We failed to take advantage of an opportunity to frame the other startups in the competition as inconsequential, and our company, in contrast, as one with a significant mission.
Today, rather than claiming to be better than competitors, I develop a narrative that places us in our own category. Before meetings with potential customers, I determine which competitive frame will give us the greatest advantage and then adjust that as necessary until we're the only possible choice.
3. Don't let a good fail go to waste. Once off the stage, when the epic proportions of the fail began to sink in, I approached the Dolphin Tank videographer and copied the video file to a flash drive. Three months later, I pitched at Capital Connection, a venture capital event in Washington, DC. This time I was thoroughly prepared and nailed it. I commandeered a copy of that video as well. By editing together the highlights of the two events, and mixing in reality-TV style interview footage, we presented Geostellar on our YouTube channel as a company that learns and adapts.
This lesson can be applied to venture capital investment pitches and customer presentations as well. We are often surprised during meetings by information provided and fail to respond effectively. A well-crafted follow up that incorporates considered responses will be more effective than any reaction delivered in the moment. Take the time to assemble materials that address the core concerns expressed in the meeting, show that you take them seriously and address them thoroughly.

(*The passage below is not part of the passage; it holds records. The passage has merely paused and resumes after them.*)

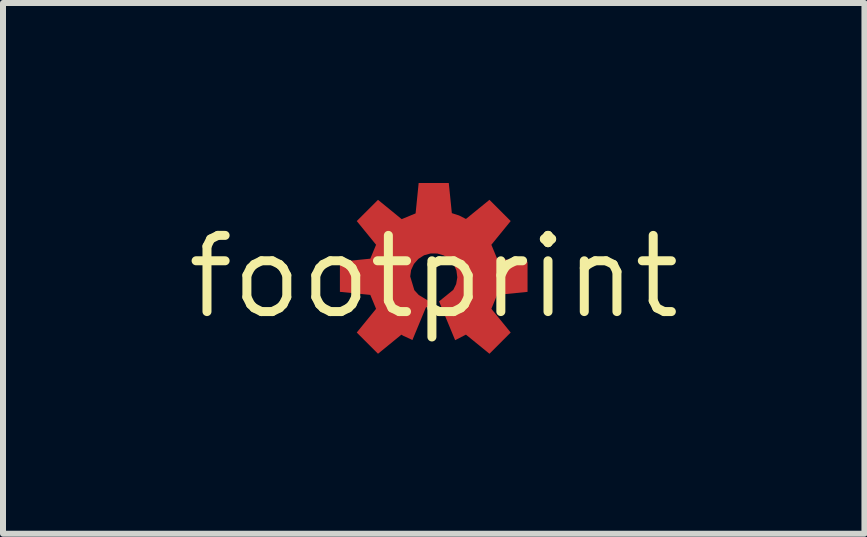
<source format=kicad_pcb>
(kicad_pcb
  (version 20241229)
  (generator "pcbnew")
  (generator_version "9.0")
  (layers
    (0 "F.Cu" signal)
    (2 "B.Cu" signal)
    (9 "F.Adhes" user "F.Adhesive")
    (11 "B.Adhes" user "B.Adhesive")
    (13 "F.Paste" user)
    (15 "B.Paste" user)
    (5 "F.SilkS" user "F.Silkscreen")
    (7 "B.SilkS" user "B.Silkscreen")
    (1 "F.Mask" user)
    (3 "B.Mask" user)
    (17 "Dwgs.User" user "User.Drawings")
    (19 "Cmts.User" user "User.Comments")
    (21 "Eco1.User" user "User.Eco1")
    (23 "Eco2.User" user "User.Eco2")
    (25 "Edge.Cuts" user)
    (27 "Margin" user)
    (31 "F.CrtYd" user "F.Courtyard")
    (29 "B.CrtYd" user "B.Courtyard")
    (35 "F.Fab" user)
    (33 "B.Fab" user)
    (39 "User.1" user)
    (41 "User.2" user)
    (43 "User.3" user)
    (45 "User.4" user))
  (footprint "footprint"
    (layer "F.Cu")
    (at 4.18 1.564)
    (property "Reference" "footprint" (at 0 0 0) (layer "F.SilkS") (effects (font (size 1.27 1.27) (thickness 0.15))))
    (fp_poly (pts (xy 0.302 -1.061) (xy 0.423 -1.022) (xy 0.537 -0.964) (xy 0.929 -1.283) (xy 1.283 -0.929) (xy 0.961 -0.534) (xy 1.057 -0.302) (xy 1.564 -0.251) (xy 1.564 0.251) (xy 1.057 0.302) (xy 0.961 0.534) (xy 1.283 0.929) (xy 0.929 1.283) (xy 0.537 0.964) (xy 0.357 1.057) (xy 0.089 0.41) (xy 0.326 0.218) (xy 0.374 0.121) (xy 0.393 0.01) (xy 0.379 -0.102) (xy 0.335 -0.205) (xy 0.263 -0.292) (xy 0.169 -0.355) (xy 0.061 -0.388) (xy -0.051 -0.389) (xy -0.16 -0.359) (xy -0.255 -0.299) (xy -0.33 -0.214) (xy -0.377 -0.112) (xy -0.392 -0.006) (xy -0.323 0.223) (xy -0.249 0.304) (xy 0.092 0.508) (xy -0.129 0.508) (xy -0.355 1.054) (xy -0.507 0.984) (xy -0.539 0.965) (xy -0.929 1.283) (xy -1.283 0.929) (xy -0.961 0.534) (xy -1.057 0.302) (xy -1.564 0.251) (xy -1.564 -0.251) (xy -1.057 -0.302) (xy -0.961 -0.534) (xy -1.283 -0.929) (xy -0.929 -1.283) (xy -0.534 -0.961) (xy -0.302 -1.057) (xy -0.251 -1.564) (xy 0.251 -1.564)) (stroke (width 0) (type solid)) (fill yes) (layer "F.Cu")))
  (gr_rect
    (start -3 -3)
    (end 11.36 5.847)
    (stroke (width 0.1) (type default))
    (fill no)
    (layer "Edge.Cuts")))
</source>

I will not be returning to SXSW this year, and I'll be sitting out of the venture capital pitch events in the spring. My focus now is cultivating meaningful connections off-stage and out of the limelight with individual investors I meet through an equity crowdfunding campaign.
As a humbler, more grounded entrepreneur, I appreciate each small success and work to avoid the intense humiliation I suffered a year ago at SXSW, which could always be one presentation away.